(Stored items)
----
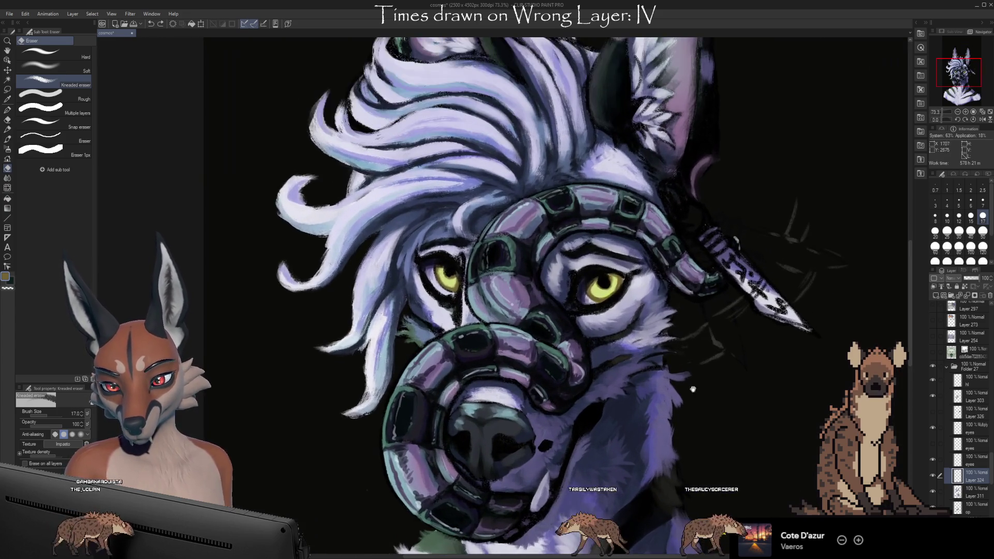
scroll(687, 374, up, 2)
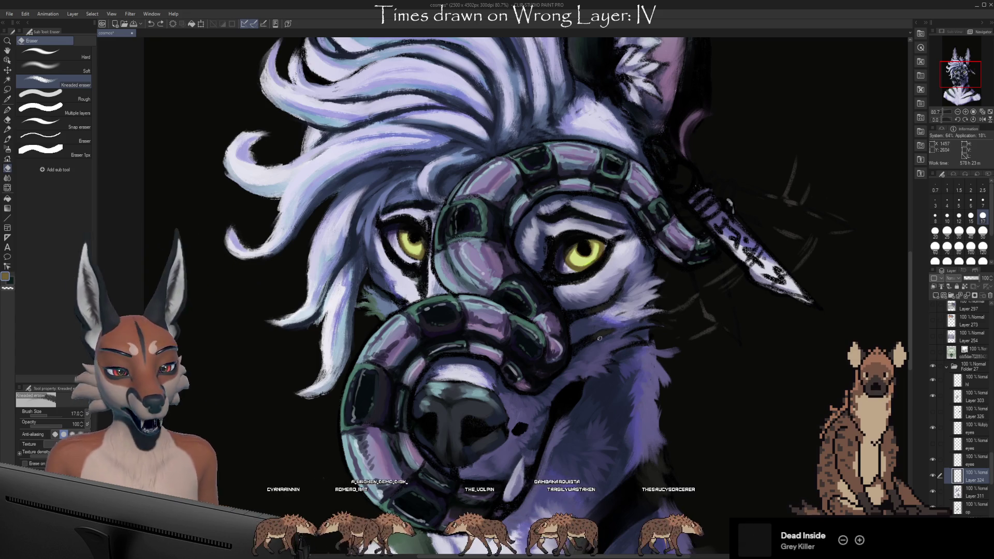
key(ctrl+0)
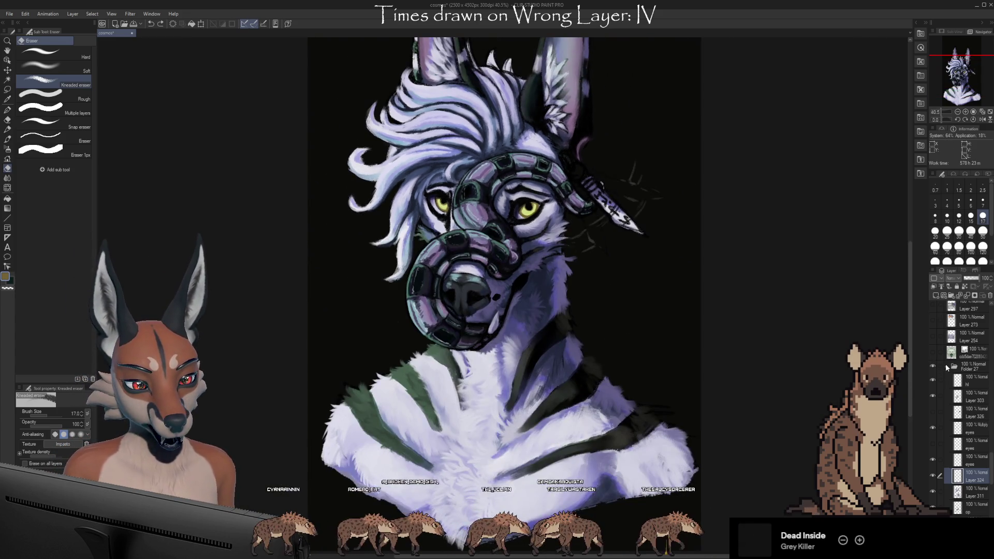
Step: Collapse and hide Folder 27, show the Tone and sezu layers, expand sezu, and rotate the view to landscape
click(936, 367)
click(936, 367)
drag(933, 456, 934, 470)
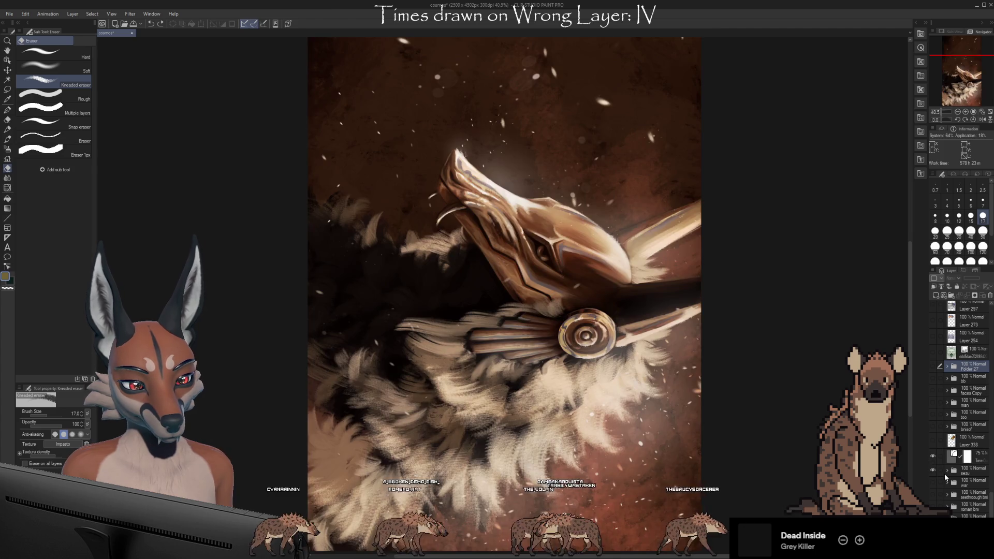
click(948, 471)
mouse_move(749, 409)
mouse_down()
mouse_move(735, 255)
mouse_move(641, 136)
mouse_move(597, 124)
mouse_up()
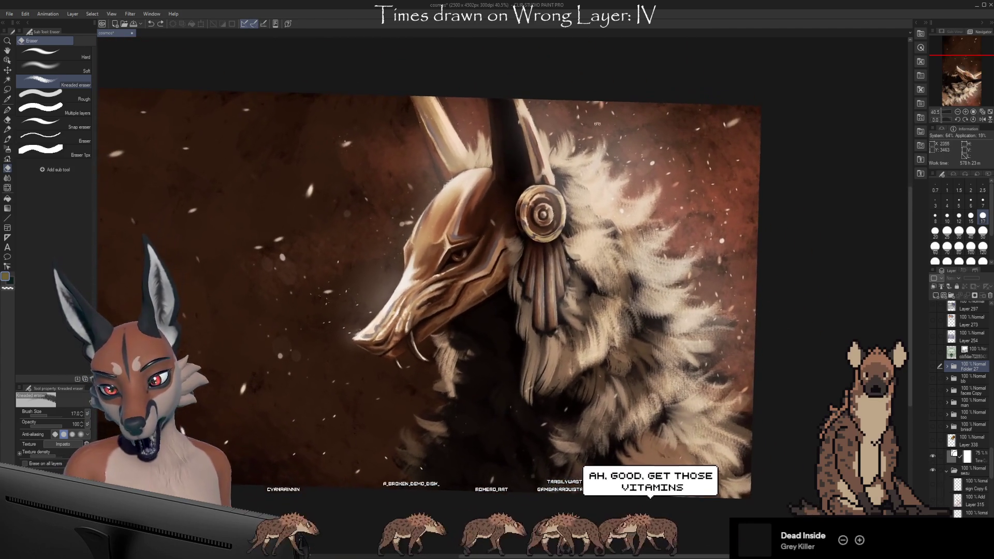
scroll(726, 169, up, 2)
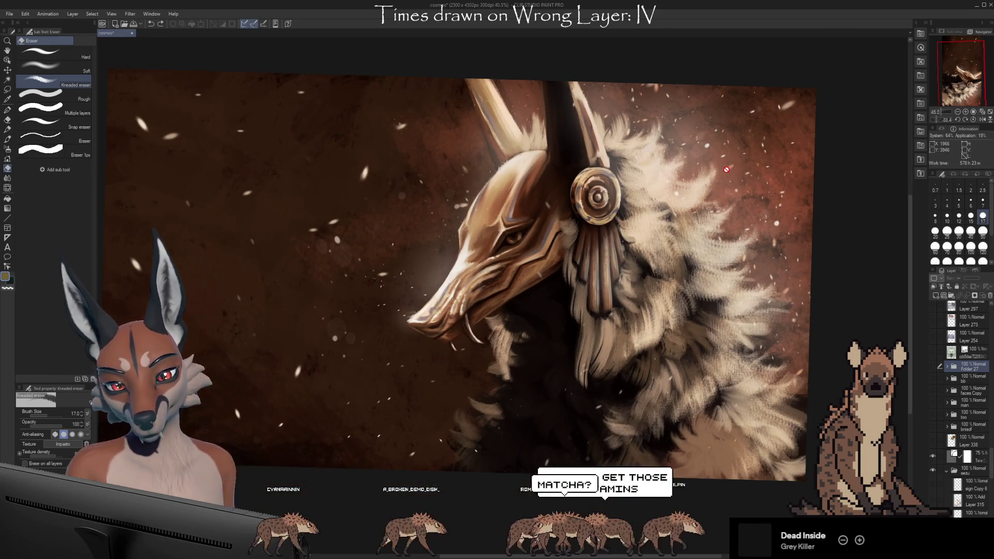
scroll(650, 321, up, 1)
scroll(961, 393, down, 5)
----
-- YOUR GOAL --
Retype exactly the lines from the line containing "mouse_move(597, 124)" through the end of the entries above, including both ends, and leave every picture out.

-- RESPONSE BELOW --
mouse_move(597, 124)
mouse_up()
scroll(726, 169, up, 2)
scroll(650, 321, up, 1)
scroll(961, 393, down, 5)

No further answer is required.